- Instruction
Working from the entries that follow, transcribe exactly and only the lines from the one with "#2808, priority: P2 -> P4" through the last, pictures excluded.

Records supplied below:

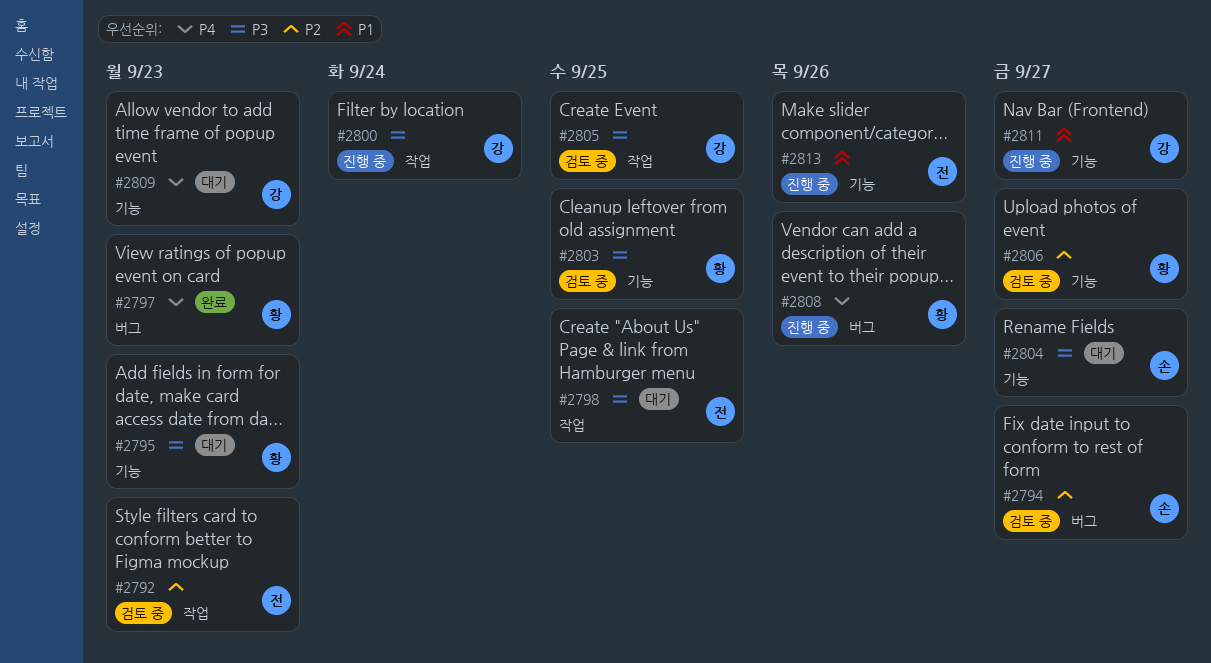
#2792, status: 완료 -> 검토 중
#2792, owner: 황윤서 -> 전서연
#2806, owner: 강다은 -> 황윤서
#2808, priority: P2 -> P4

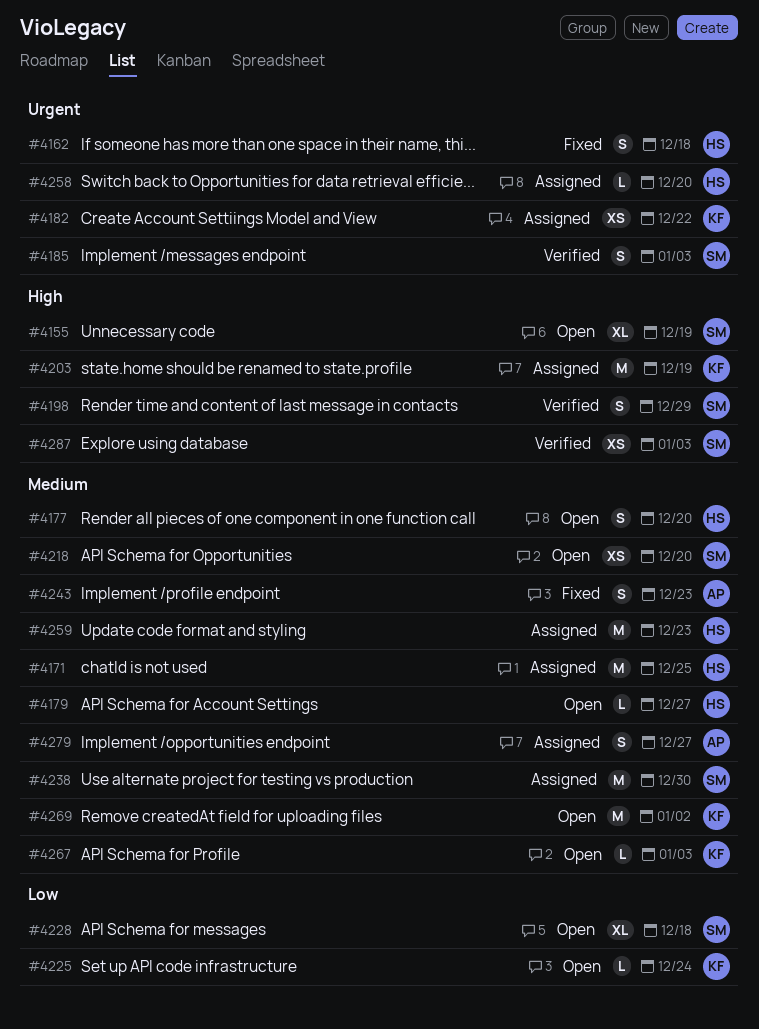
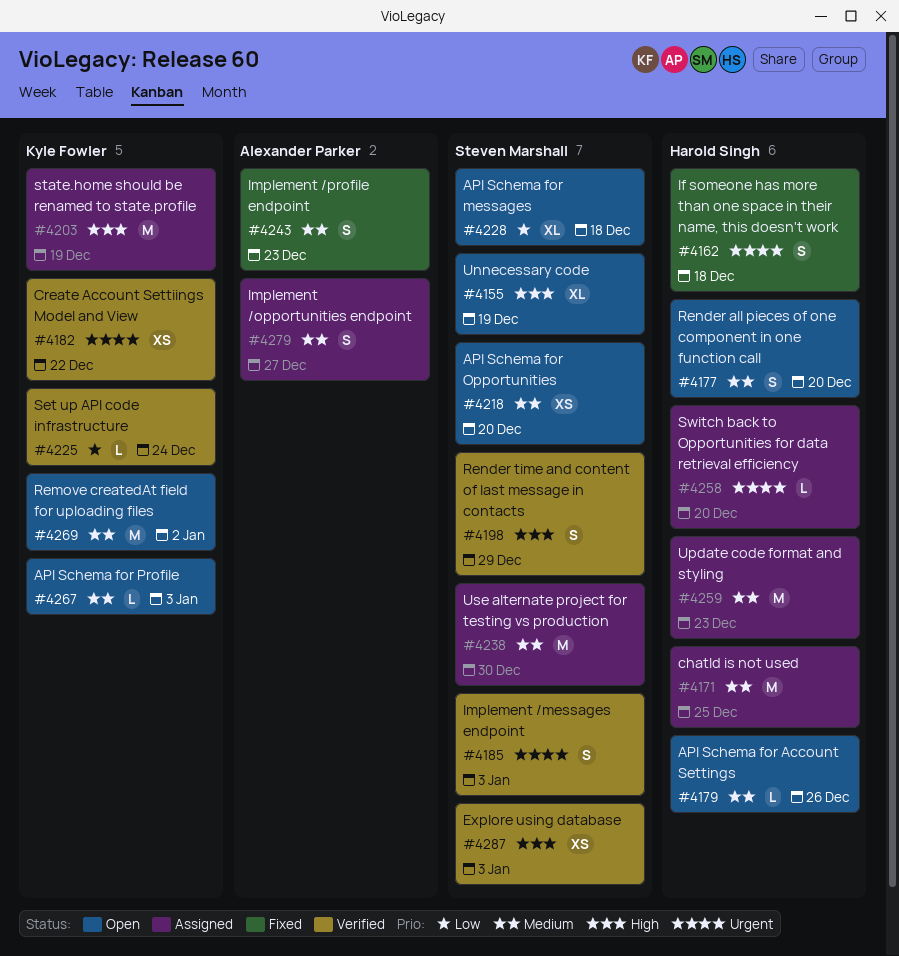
#4179, due: Dec 27 -> Dec 26
#4182, status: Assigned -> Verified
#4225, status: Open -> Verified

End of Records supplied.

- Output of the task
#2808, priority: P2 -> P4

#4179, due: Dec 27 -> Dec 26
#4182, status: Assigned -> Verified
#4225, status: Open -> Verified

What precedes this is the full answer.